■ Directions for this task
Please reproduce every line of the entries below word for word.
[Start Provided material]
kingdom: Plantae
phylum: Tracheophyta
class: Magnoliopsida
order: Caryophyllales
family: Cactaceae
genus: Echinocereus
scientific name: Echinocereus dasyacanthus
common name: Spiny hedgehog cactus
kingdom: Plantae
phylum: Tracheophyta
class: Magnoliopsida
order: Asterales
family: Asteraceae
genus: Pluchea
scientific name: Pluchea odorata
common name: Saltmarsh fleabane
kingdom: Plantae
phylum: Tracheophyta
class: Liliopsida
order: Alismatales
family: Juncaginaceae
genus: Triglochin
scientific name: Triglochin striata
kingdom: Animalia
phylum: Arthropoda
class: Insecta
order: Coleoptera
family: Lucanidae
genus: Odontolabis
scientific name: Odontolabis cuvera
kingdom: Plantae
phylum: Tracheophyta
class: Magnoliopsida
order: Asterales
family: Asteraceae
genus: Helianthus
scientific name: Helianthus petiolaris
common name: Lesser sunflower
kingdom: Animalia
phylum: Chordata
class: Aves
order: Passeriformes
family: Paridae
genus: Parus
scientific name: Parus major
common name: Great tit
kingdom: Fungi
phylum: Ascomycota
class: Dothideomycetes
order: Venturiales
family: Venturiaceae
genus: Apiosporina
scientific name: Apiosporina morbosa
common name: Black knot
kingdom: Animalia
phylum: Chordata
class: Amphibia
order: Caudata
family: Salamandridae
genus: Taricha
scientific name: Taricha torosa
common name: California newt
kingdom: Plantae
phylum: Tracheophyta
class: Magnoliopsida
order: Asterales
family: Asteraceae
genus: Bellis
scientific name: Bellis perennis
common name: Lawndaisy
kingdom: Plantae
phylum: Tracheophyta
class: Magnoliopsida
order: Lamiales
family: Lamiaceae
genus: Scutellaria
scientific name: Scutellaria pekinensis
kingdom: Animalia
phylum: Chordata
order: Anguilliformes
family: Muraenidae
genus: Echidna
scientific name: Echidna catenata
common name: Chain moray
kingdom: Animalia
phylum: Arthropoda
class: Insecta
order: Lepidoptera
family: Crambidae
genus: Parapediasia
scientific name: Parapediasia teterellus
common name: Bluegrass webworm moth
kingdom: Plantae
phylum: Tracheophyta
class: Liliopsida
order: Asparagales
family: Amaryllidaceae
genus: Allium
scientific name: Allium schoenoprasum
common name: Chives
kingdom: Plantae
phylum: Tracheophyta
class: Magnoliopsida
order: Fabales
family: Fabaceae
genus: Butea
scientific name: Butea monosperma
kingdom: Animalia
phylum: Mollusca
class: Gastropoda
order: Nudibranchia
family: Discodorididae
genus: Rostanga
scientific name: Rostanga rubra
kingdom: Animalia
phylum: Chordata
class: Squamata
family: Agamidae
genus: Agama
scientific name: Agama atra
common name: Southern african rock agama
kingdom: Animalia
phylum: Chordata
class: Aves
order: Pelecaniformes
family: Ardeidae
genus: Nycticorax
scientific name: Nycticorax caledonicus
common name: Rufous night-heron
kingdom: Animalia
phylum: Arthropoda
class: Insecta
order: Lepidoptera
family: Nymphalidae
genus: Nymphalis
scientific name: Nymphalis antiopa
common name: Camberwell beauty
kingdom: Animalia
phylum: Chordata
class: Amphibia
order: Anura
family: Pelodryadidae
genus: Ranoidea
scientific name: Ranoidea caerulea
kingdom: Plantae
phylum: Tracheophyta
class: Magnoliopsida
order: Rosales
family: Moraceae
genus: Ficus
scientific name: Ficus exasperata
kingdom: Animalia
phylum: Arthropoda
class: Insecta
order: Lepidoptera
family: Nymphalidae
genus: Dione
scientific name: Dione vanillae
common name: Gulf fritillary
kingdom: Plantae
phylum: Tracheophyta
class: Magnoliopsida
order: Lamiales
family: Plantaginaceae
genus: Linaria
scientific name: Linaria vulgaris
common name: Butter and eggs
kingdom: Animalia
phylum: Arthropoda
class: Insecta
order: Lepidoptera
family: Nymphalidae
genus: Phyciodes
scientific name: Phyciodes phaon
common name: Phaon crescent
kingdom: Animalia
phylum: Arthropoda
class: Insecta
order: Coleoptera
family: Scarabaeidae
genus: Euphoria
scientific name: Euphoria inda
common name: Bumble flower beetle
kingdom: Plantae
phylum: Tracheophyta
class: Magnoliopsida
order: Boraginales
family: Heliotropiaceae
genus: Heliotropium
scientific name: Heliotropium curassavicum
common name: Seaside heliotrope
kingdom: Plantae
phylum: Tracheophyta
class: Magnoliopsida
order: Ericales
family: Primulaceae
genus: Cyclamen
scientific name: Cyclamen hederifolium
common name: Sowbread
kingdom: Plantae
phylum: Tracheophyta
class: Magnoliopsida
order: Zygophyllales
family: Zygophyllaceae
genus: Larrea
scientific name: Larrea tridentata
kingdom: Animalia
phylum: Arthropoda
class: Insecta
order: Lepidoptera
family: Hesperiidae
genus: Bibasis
[End Provided material]
■ Complete output
kingdom: Plantae
phylum: Tracheophyta
class: Magnoliopsida
order: Caryophyllales
family: Cactaceae
genus: Echinocereus
scientific name: Echinocereus dasyacanthus
common name: Spiny hedgehog cactus
kingdom: Plantae
phylum: Tracheophyta
class: Magnoliopsida
order: Asterales
family: Asteraceae
genus: Pluchea
scientific name: Pluchea odorata
common name: Saltmarsh fleabane
kingdom: Plantae
phylum: Tracheophyta
class: Liliopsida
order: Alismatales
family: Juncaginaceae
genus: Triglochin
scientific name: Triglochin striata
kingdom: Animalia
phylum: Arthropoda
class: Insecta
order: Coleoptera
family: Lucanidae
genus: Odontolabis
scientific name: Odontolabis cuvera
kingdom: Plantae
phylum: Tracheophyta
class: Magnoliopsida
order: Asterales
family: Asteraceae
genus: Helianthus
scientific name: Helianthus petiolaris
common name: Lesser sunflower
kingdom: Animalia
phylum: Chordata
class: Aves
order: Passeriformes
family: Paridae
genus: Parus
scientific name: Parus major
common name: Great tit
kingdom: Fungi
phylum: Ascomycota
class: Dothideomycetes
order: Venturiales
family: Venturiaceae
genus: Apiosporina
scientific name: Apiosporina morbosa
common name: Black knot
kingdom: Animalia
phylum: Chordata
class: Amphibia
order: Caudata
family: Salamandridae
genus: Taricha
scientific name: Taricha torosa
common name: California newt
kingdom: Plantae
phylum: Tracheophyta
class: Magnoliopsida
order: Asterales
family: Asteraceae
genus: Bellis
scientific name: Bellis perennis
common name: Lawndaisy
kingdom: Plantae
phylum: Tracheophyta
class: Magnoliopsida
order: Lamiales
family: Lamiaceae
genus: Scutellaria
scientific name: Scutellaria pekinensis
kingdom: Animalia
phylum: Chordata
order: Anguilliformes
family: Muraenidae
genus: Echidna
scientific name: Echidna catenata
common name: Chain moray
kingdom: Animalia
phylum: Arthropoda
class: Insecta
order: Lepidoptera
family: Crambidae
genus: Parapediasia
scientific name: Parapediasia teterellus
common name: Bluegrass webworm moth
kingdom: Plantae
phylum: Tracheophyta
class: Liliopsida
order: Asparagales
family: Amaryllidaceae
genus: Allium
scientific name: Allium schoenoprasum
common name: Chives
kingdom: Plantae
phylum: Tracheophyta
class: Magnoliopsida
order: Fabales
family: Fabaceae
genus: Butea
scientific name: Butea monosperma
kingdom: Animalia
phylum: Mollusca
class: Gastropoda
order: Nudibranchia
family: Discodorididae
genus: Rostanga
scientific name: Rostanga rubra
kingdom: Animalia
phylum: Chordata
class: Squamata
family: Agamidae
genus: Agama
scientific name: Agama atra
common name: Southern african rock agama
kingdom: Animalia
phylum: Chordata
class: Aves
order: Pelecaniformes
family: Ardeidae
genus: Nycticorax
scientific name: Nycticorax caledonicus
common name: Rufous night-heron
kingdom: Animalia
phylum: Arthropoda
class: Insecta
order: Lepidoptera
family: Nymphalidae
genus: Nymphalis
scientific name: Nymphalis antiopa
common name: Camberwell beauty
kingdom: Animalia
phylum: Chordata
class: Amphibia
order: Anura
family: Pelodryadidae
genus: Ranoidea
scientific name: Ranoidea caerulea
kingdom: Plantae
phylum: Tracheophyta
class: Magnoliopsida
order: Rosales
family: Moraceae
genus: Ficus
scientific name: Ficus exasperata
kingdom: Animalia
phylum: Arthropoda
class: Insecta
order: Lepidoptera
family: Nymphalidae
genus: Dione
scientific name: Dione vanillae
common name: Gulf fritillary
kingdom: Plantae
phylum: Tracheophyta
class: Magnoliopsida
order: Lamiales
family: Plantaginaceae
genus: Linaria
scientific name: Linaria vulgaris
common name: Butter and eggs
kingdom: Animalia
phylum: Arthropoda
class: Insecta
order: Lepidoptera
family: Nymphalidae
genus: Phyciodes
scientific name: Phyciodes phaon
common name: Phaon crescent
kingdom: Animalia
phylum: Arthropoda
class: Insecta
order: Coleoptera
family: Scarabaeidae
genus: Euphoria
scientific name: Euphoria inda
common name: Bumble flower beetle
kingdom: Plantae
phylum: Tracheophyta
class: Magnoliopsida
order: Boraginales
family: Heliotropiaceae
genus: Heliotropium
scientific name: Heliotropium curassavicum
common name: Seaside heliotrope
kingdom: Plantae
phylum: Tracheophyta
class: Magnoliopsida
order: Ericales
family: Primulaceae
genus: Cyclamen
scientific name: Cyclamen hederifolium
common name: Sowbread
kingdom: Plantae
phylum: Tracheophyta
class: Magnoliopsida
order: Zygophyllales
family: Zygophyllaceae
genus: Larrea
scientific name: Larrea tridentata
kingdom: Animalia
phylum: Arthropoda
class: Insecta
order: Lepidoptera
family: Hesperiidae
genus: Bibasis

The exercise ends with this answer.